Items from a data source
☆ ☆ ☆
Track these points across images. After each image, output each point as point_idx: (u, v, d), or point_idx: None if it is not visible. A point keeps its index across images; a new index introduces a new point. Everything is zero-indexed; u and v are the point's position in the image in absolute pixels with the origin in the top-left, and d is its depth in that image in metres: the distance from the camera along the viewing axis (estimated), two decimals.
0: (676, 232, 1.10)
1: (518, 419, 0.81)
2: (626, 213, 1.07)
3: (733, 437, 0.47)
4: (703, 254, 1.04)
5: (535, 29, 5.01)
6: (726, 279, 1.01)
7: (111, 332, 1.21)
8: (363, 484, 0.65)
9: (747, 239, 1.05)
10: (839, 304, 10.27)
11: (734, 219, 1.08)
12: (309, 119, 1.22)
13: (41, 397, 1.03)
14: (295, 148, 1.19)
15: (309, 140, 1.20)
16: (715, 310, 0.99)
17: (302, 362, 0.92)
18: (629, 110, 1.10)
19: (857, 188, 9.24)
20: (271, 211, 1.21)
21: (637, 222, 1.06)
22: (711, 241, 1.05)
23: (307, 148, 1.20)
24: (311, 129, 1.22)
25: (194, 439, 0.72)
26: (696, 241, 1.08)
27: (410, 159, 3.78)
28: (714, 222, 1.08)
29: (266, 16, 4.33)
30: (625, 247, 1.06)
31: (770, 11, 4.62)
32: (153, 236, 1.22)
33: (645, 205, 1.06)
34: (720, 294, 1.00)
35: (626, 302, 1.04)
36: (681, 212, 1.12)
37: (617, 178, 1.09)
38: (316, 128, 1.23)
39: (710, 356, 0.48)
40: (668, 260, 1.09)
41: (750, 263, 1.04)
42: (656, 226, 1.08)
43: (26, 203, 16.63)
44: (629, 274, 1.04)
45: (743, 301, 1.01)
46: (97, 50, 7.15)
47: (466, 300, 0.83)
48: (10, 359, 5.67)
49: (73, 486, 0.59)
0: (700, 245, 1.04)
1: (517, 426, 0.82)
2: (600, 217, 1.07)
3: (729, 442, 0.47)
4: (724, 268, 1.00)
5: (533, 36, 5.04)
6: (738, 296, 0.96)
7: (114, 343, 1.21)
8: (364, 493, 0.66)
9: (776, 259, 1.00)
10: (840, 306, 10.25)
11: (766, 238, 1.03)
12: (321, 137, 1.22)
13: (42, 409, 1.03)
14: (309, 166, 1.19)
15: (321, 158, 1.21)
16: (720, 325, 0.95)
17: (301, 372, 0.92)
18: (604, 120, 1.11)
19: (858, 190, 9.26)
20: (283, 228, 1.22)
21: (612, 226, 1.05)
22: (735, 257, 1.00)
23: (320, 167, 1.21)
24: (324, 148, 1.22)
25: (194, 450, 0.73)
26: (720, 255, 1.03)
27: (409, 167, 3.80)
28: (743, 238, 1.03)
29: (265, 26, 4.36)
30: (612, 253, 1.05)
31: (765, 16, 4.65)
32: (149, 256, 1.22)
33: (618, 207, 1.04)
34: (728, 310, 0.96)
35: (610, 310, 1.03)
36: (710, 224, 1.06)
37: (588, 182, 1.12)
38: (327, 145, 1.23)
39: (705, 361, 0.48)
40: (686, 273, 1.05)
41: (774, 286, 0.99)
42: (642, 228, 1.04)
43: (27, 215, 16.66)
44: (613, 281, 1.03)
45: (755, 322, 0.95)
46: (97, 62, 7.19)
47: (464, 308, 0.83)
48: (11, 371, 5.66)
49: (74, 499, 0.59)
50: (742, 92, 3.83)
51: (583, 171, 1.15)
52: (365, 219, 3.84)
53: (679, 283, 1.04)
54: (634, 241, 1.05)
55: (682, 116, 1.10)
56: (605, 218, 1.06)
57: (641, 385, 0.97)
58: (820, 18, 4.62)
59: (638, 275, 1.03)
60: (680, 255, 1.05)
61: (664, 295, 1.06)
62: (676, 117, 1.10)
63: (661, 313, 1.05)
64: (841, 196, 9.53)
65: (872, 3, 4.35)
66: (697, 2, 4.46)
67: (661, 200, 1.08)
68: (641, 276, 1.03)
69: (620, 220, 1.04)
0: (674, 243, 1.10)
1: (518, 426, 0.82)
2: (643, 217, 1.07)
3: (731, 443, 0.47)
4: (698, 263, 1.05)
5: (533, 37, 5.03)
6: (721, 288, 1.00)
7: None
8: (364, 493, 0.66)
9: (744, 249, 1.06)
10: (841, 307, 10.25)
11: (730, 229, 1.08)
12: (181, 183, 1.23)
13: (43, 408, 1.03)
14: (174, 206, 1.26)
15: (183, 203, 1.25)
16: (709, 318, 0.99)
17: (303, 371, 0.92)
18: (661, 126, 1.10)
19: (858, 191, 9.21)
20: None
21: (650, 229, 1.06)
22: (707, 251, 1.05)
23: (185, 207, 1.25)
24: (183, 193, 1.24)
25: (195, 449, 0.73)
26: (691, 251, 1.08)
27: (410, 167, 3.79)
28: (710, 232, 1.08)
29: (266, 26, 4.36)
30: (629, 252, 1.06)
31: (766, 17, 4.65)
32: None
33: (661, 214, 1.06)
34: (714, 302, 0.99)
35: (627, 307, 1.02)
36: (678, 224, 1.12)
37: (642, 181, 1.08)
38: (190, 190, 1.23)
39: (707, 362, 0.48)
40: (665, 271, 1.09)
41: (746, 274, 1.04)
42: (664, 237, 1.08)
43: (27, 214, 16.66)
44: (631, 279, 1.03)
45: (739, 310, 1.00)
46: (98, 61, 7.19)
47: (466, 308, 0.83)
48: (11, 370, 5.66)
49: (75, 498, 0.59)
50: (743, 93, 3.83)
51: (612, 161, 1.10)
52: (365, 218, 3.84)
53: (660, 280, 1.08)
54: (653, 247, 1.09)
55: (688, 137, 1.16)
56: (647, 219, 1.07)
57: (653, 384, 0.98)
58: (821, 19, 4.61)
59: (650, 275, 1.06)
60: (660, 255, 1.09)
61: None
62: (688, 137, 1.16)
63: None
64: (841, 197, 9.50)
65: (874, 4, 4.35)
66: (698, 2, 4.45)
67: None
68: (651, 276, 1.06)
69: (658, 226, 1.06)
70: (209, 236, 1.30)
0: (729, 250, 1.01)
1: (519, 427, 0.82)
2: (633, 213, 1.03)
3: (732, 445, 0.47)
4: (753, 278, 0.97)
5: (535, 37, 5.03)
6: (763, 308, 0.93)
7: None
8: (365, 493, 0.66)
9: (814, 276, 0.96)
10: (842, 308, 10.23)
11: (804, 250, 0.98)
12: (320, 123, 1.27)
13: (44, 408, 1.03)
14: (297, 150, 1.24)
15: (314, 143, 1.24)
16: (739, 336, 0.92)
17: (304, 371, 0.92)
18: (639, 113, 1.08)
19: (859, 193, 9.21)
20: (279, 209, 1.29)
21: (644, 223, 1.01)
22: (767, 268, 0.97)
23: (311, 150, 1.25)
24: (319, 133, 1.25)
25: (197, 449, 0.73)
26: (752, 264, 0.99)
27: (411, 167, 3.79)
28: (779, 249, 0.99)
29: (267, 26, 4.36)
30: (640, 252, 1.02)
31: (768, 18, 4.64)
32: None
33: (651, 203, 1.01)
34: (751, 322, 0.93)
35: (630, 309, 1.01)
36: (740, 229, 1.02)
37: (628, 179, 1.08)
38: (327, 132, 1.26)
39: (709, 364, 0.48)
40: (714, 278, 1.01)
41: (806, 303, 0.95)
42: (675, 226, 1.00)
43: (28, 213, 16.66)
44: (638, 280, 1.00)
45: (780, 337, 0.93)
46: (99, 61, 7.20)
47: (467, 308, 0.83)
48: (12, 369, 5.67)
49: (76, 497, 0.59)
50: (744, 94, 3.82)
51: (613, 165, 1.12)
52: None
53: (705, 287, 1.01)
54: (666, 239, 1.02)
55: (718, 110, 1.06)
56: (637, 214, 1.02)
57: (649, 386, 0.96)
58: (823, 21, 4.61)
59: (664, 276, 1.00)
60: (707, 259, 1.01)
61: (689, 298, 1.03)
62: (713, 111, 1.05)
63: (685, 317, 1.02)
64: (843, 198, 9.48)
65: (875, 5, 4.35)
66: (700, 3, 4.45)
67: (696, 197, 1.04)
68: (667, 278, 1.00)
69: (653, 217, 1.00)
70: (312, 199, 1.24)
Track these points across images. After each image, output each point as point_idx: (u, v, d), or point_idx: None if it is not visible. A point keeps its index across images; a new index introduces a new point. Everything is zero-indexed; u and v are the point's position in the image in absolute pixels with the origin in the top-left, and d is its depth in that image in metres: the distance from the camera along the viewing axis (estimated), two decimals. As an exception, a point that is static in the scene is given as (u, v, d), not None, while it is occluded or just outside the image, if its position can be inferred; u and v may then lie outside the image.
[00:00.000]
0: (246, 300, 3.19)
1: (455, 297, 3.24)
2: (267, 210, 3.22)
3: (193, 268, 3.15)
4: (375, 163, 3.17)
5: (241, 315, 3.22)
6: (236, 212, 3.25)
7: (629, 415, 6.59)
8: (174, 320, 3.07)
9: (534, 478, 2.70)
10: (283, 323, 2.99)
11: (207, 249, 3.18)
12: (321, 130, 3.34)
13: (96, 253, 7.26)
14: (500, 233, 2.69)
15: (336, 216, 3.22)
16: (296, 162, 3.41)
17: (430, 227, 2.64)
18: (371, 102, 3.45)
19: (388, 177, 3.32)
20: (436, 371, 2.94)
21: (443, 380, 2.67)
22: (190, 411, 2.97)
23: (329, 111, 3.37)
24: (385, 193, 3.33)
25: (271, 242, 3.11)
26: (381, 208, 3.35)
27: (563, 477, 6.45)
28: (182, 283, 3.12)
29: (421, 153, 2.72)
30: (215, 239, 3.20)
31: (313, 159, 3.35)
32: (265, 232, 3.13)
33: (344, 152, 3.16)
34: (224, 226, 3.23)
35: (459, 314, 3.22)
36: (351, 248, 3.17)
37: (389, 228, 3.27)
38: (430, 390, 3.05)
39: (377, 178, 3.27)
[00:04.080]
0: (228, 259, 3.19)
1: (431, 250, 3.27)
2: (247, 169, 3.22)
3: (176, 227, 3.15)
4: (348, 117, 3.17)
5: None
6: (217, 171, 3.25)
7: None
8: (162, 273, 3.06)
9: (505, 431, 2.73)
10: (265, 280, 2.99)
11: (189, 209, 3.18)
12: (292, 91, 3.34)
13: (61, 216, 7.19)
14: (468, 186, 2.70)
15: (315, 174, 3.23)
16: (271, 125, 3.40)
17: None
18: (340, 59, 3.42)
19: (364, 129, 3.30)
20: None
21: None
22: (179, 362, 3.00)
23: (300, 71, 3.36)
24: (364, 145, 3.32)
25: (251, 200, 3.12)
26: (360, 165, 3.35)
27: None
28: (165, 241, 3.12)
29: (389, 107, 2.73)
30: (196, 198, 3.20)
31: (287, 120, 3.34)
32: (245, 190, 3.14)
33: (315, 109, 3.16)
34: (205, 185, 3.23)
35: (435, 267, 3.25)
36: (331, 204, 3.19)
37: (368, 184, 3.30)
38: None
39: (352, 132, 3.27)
☆ ☆ ☆
**The task**
The lines above, starting at the one with "12: (309, 119, 1.22)" and ending at the one with "46: (97, 50, 7.15)", are the only ones to return, exactly as written.

**Answer to the problem**
12: (309, 119, 1.22)
13: (41, 397, 1.03)
14: (295, 148, 1.19)
15: (309, 140, 1.20)
16: (715, 310, 0.99)
17: (302, 362, 0.92)
18: (629, 110, 1.10)
19: (857, 188, 9.24)
20: (271, 211, 1.21)
21: (637, 222, 1.06)
22: (711, 241, 1.05)
23: (307, 148, 1.20)
24: (311, 129, 1.22)
25: (194, 439, 0.72)
26: (696, 241, 1.08)
27: (410, 159, 3.78)
28: (714, 222, 1.08)
29: (266, 16, 4.33)
30: (625, 247, 1.06)
31: (770, 11, 4.62)
32: (153, 236, 1.22)
33: (645, 205, 1.06)
34: (720, 294, 1.00)
35: (626, 302, 1.04)
36: (681, 212, 1.12)
37: (617, 178, 1.09)
38: (316, 128, 1.23)
39: (710, 356, 0.48)
40: (668, 260, 1.09)
41: (750, 263, 1.04)
42: (656, 226, 1.08)
43: (26, 203, 16.63)
44: (629, 274, 1.04)
45: (743, 301, 1.01)
46: (97, 50, 7.15)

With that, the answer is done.